Currently, Michigan’s statelicensed commercial fishery consists of 50 licenses authorized to fish throughout the Great Lakes. It is important to note this fishery is non-tribal; data from tribal commercial efforts will not be available until late summer of 2013. Of the 50 authorized licenses, 32 were actively fished in 2012 by 22 state-licensed commercial fishing businesses. Twelve businesses operate in Lake Huron, five in Lake Michigan, three in Lake Superior, and two in Lake Erie.
The majority of state-licensed commercially harvested fish are caught by trap nets. These nets allow fish to be captured alive, thus ensuring the freshest-quality product gets to market and allows nontarget and undersize fish (those not big enough to be legally kept for commercial sale) to be released back to the lake.

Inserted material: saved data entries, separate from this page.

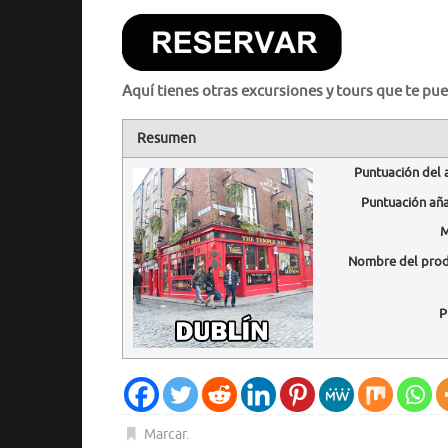
Aquí tienes otras excursiones y tours que te pue
Resumen
Puntuación del 
Puntuación añ
M
Nombre del pro
P
Marcar
.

Michigan’s commercial fishery harvests a variety of fish species and, while catch varies greatly by fishing location, the most lucrative quarry is the lake whitefish. In 2012, lake whitefish made up 53 percent of the catch and were worth $3.2 million dockside to fishermen, 77 percent of the fishing industry’s gross dockside value. This harvest had an estimated retail value of $16 million. In addition to whitefish, other important commercial fishery species include catfish, carp, yellow perch, sheepshead and quillback.
A full breakdown of the harvest and dockside value of the 2012 state-licensed commercial fishery, as well as the harvest and value breakdown for each of the individual lakes, is available online; visit www.michigan.gov/fishing and then click on Managing Michigan’s Fisheries.
I can recall reading articles a number of years back that stated with all the changes and new regulations of the commercial fish industry that the day will come that a large part of the fish we eat will be farm raised fish. If you keep track at all of everything that is going on by both the states and the federal government that day may not be far away.
It is a far cry from when I was growing up when dad would want some fish for dinner so he would go down to the docks at the harbor and meet a fishing tug when they docked to buy some fish. This is the way it was done back then and from what I hear there are not even any fishing boats going out of a lot of these little harbors anymore.
I can recall being up in one of the highest places you could be at the Ontonagon paper mill watching gill net tugs coming into the harbor on a bad stormy day. You could see this tug make its way up over the top of a wave on Lake Superior and then it would go completely out of sight as it went down the other side of the wave. Then you would see it once again chugging its way up over another wave trying to make the harbor. I thought even back then this was not one of those careers I was going to try to work at.
Of course the fact that every once in a while the report of one of these tugs losing a crew member would sweep through our little town. The people that made their livelihood this way were a tough lot and worked hard for what they made.